Home schooling and working

If parents are expected to become home educators then working parents will have to be given sufficient hours away from work each day to enable this. Employers will need to be compensated

Why the contribution is important

Younger children when not in the classroom need input. At least at the beginning of an exercise. Parents cannot provide this input if they are also working. Employers have a reasonable expectation that employees be productive.

Add in pre school siblings to the mix and the parents time is even more important as otherwise they will interrupt the school child wanting to "join in"

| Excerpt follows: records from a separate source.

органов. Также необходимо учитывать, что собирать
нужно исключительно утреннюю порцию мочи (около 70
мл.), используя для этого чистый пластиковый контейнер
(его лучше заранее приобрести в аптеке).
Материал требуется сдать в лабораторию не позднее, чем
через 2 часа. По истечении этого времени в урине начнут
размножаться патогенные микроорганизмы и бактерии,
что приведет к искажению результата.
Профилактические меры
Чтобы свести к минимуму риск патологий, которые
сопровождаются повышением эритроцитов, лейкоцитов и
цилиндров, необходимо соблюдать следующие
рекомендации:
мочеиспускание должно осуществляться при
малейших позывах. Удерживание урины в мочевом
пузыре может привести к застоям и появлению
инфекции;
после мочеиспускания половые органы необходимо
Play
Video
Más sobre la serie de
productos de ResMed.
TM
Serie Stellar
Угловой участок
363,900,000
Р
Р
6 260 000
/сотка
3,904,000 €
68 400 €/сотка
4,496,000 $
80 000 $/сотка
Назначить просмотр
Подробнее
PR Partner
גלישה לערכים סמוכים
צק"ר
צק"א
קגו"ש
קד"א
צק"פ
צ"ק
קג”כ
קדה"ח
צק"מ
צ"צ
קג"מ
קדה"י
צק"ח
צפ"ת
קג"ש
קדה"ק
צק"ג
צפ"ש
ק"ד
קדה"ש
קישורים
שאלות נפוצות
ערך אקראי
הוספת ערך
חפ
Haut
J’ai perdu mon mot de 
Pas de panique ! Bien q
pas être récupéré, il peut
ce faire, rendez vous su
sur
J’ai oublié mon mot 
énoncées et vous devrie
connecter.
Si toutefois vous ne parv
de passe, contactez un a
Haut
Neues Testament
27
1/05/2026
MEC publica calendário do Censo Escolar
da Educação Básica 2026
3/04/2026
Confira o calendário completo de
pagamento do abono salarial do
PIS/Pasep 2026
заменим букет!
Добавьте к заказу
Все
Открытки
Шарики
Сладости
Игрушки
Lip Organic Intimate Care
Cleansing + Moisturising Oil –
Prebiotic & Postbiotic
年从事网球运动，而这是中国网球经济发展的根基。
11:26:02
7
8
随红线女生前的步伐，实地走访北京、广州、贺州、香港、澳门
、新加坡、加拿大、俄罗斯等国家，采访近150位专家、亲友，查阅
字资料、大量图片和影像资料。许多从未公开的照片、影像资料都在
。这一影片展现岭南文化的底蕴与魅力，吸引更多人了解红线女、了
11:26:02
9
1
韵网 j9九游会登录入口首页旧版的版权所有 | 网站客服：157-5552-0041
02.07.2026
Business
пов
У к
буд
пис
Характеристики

by Eleanormullan on May 09, 2020 at 07:50AM

Current Rating

Average rating: 4.3
Based on: 8 votes


  • Posted by Frosy87 May 09, 2020 at 08:24

    Parents are not expected to become home educators, teachers are still doing this. You need to support and care for your child.
  • Posted by Slaurand May 09, 2020 at 08:31

    Or people with care duties/ home schooling will need to reduce their hours and be compensated directly. Time to look at universal income? Or extending maternity/paternity leave and statutory pay? I would be willing to reduce hours but if it's for years I'd want to know that I would be able to increase my hours again once my care responsibility was reduced.
  • Posted by cherry May 09, 2020 at 08:59

    I agree, we are being expected to do two jobs whilst most teachers are barely doing one. The leaders of their profession need to be careful as we are all asking ourselves what are teachers doing? Do we need them if we can teach our children ourselves ( certainly primary teachers anyway). Vulnerable children need a secure place to be, but for others, parents are probably teaching their children more than they would get at school. Teachers need to step up to the mark. There is huge variation, with some doing nothing and others trying their best.
  • Posted by Frosy87 May 09, 2020 at 09:18

    Teachers are teaching. They are supporting children online. They are stepping up.
    If you don't know what your children's teachers are doing ask. My children's teachers are online and contactable to support throughout the day. When we send work back we get written and video feedback. Teachers are not sat doing nothing. And if you are struggling with your own children perhaps you should appreciate teachers who manage to educate 30.
  • Posted by Aham25 May 09, 2020 at 10:58

    Teachers are barely doing one job?! Interesting as a teacher I am working in the hubs to support key workers children whilst also providing online daily learning, feedback, reporting, online weekly staff meetings, contacting families, writing policies, undertaking online modules, looking after my own two children and homeschooling them! Currently at about 55 hours work a week last time I checked! I am saddened to hear that some are not stepping up as this is certainly not the case in the local schools I know of where teachers are delivering meals, working 12 hour shifts and holidays in hubs. We are certainly not sitting doing nothing I can assure you.
  • Posted by Cloball May 09, 2020 at 11:05

    I am dumbfounded that individuals think teachers are ‘barley doing anything’ and that they are calling into question the need for teachers after this pandemic. There are no expectations for parents and carers to become home educators, the most important aspect is the wellbeing of children and families. Teachers are on hand and contactable 24 hours a day now through online learning and are doing everything they can to support children and continue their learning.
  • Posted by TEACHER66 May 09, 2020 at 11:29

    I am insulted by the comment about teachers 'barely doing anything'.
    I am planning lessons, posting videos of what I'm teaching to the children, phoning parents, attending staff meetings (via Zoom) and I'm contactable from 7am until about 11pm (when I finally put my laptop away). For me, this has included weekends and yesterday's bank holiday. I do not bridge that for a minute because I am passionate about my profession and I care about the children in my class.
    My colleagues are the same and some of them have young children to care for. We are doing our best to keep in touch with our pupils. There seems to be a lot of pressure on schools to re-open, based on 'evidence' that young people are rarely affected by this virus. Who do the public think are actually in schools, educating and caring for these young people? Are we just collateral damage? Half of the teachers I work with are either in the high risk category, or in the very high risk category, with shielding letters. Some of the children live in households where they have parents and siblings who are shielding.
    This virus is not going to go away. So, I would appreciate it if the people who are vilifying my profession, could come up with a solution, based on evidence, as to how we best safeguard our pupils and staff should the schools reopen.
  • Posted by cdgilmour May 09, 2020 at 16:26

    I also insulted by the naivety of individuals who assume that teachers are doing nothing. I am working longer hours now, than I have ever done, along with home schooling my own child. I am happy to continue this way, as the safety of all must be a priority. I have seen a number of children progress considerably with their work out-with the school environment in the absence of bullying and peer pressure from others in the class. I would suggest that those who are not happy contact their school and I am sure they will only to willing to listen to their fears.